Yellowbrick also has a specialized pattern compiler for
SIMILAR TO, regular expressions, and date/time parsing. Yellowbrick generates finite state machines for these patterns and compiles them to machine code using LLVM.
Unlike systems which constrain their query plans to be trees, Yellowbrick uses graph query plans, which allow for execution nodes to have more than one consumer. The execution engine operates on a push-based model, passing cache-resident buffers between operators. Yellowbrick uses AVX SIMD instructions to evaluate expressions and predicate filters.
Yellowbrick is compatible with the PostgreSQL dialect and wire protocol, and it uses the PostgreSQL JDBC, ODBC, and ADO.NET drivers.
Yellowbrick’s on-premise servers persist data in NVMe SSDs using a custom file system called BBFS (Big Block File System). BBFS is fully asynchronous and stores file system metadata in in-memory indexes. On top of BBFS sits ParityFS, a cluster-level file system which implements n+2 erasure encoding at the file level, allowing it to tolerate up to two concurrent failures. If a node fails, its files are virtually reassigned to the remaining nodes, which lazily reconstruct the files when they are read.
In the cloud version of Yellowbrick, data is persisted to an object store such as Amazon S3. Worker nodes use custom object store connectors built on a custom HTTP stack that runs asynchronously in userspace.
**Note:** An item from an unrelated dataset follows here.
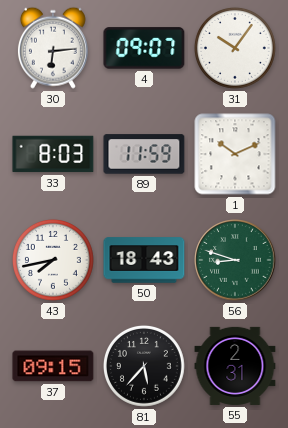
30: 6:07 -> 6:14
Local SSDs operate as write-around caches: when a node writes to a shard, it writes directly to the object store, notifying other workers. Caches use a modified LRU eviction policy with scan resistance, and shards are assigned to workers using rendezvous hashing.
Yellowbrick natively supports reading from Apache Parquet and CSV files.
Yellowbrick uses a column store as the main storage format, with tables horizontally partitioned into 200MB shards.
Yellowbrick also has a log-structured row store for streaming ingestion and small inserts which is periodically flushed to the column store. High-throughput streams, bulk loads, and
INSERT INTO ... SELECT operations are committed directly to the column store.
Yellowbrick supports PL/pgSQL stored procedures (
CREATE PROCEDURE) but not user-defined functions (
CREATE FUNCTION). Unlike in PostgreSQL, stored procedures in Yellowbrick can return values and be called from
SELECT statements, but only when there is no table-referencing
Triggers are not supported.
Yellowbrick employs a shared-nothing microservice architecture managed by Kubernetes. Each Yellowbrick cluster is comprised of elastically scaling worker, compiler, and bulk load pods, which are supported by pods for management, logging, and the user interface.
Yellowbrick supports virtual views only.